## Collected data
....

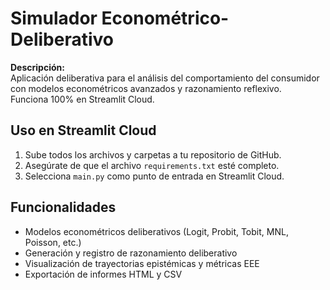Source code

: # Simulador Econométrico-Deliberativo

**Descripción:**  
Aplicación deliberativa para el análisis del comportamiento del consumidor con modelos econométricos avanzados y razonamiento reflexivo.  
Funciona 100% en Streamlit Cloud.

## Uso en Streamlit Cloud

1. Sube todos los archivos y carpetas a tu repositorio de GitHub.
2. Asegúrate de que el archivo `requirements.txt` esté completo.
3. Selecciona `main.py` como punto de entrada en Streamlit Cloud.

## Funcionalidades

- Modelos econométricos deliberativos (Logit, Probit, Tobit, MNL, Poisson, etc.)
- Generación y registro de razonamiento deliberativo
- Visualización de trayectorias epistémicas y métricas EEE
- Exportación de informes HTML y CSV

....

## ABOUT THIS EXERCISE
Give back an exact repeat of the lines from the top of the data through the line that holds "## Uso en Streamlit Cloud", both included, and omit pictures.

## PROBLEM SOLUTION
Source code

: # Simulador Econométrico-Deliberativo

**Descripción:**  
Aplicación deliberativa para el análisis del comportamiento del consumidor con modelos econométricos avanzados y razonamiento reflexivo.  
Funciona 100% en Streamlit Cloud.

## Uso en Streamlit Cloud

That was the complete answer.